American waste is literally fueling the fires burning electronics that dot the countryside in China. And many of the original owners of this gear had taken it to be recycled, and thought they'd done the right thing. But, often it ends up on a ship, headed for scrap yards overseas.
About seven thousand miles away from Taizhou, practically the other side of the globe, there's a warehouse in Springfield, Illinois stacked with old electronic gear.
The Illinois State Department of Central Management Services, or CMS, disposes of old state property, including old copy machines, computers, and monitors. In 2005, CMS was contacted by the Basel Action Network with some disturbing information. The group was finding State of Illinois computers dumped in developing countries around the world. Curtis Howard is manager of CMS state and federal surplus property:
"It hit me pretty hard, the fact that, not realizing, you know I always look at it, these guys were here, they come in, they bid on our property, you know I'm maximizing the return on the state's investment, I'm doing a good job, I never really thought about the tail end of the dragon."
Basel Action Network coordinator Jim Puckett says if the Chinese are unable to stop the imports, then it's up to the United States to control what they export:
Other countries have laws forbidding it, laws controlling it, but in the United States, we don't even have a law to control this export.
The U.S. is one of only a handful of countries that have not signed and ratified the Basel Convention, an international treaty that bans hazardous waste exports.
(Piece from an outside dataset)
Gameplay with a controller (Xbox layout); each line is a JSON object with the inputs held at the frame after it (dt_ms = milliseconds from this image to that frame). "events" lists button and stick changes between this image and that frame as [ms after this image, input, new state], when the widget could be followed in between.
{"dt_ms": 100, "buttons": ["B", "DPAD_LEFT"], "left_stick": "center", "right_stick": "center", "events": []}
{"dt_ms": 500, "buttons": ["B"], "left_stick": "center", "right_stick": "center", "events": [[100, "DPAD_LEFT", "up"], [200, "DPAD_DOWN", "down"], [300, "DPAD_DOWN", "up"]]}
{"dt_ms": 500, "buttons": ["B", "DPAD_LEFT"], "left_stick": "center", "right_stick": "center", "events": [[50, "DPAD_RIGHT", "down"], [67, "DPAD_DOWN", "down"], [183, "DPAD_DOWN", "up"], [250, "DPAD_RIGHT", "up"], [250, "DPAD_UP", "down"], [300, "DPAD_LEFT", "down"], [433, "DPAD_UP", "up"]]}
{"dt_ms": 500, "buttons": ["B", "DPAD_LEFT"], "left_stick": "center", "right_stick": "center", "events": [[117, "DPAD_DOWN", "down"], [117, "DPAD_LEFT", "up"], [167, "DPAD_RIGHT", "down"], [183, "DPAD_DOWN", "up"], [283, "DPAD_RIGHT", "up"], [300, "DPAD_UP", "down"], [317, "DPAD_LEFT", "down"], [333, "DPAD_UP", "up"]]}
That means if anything is going to be done to stop electronic waste from polluting countries overseas, it's going to be up to the States to take action.
It starts with buying electronics from companies that make products that are more easily recycled, and ends with making sure old electronic gear is getting into the hands of responsible recyclers who don't simply ship the e-waste to scrap yards overseas.
For the Environment Report, I'm Ted Land.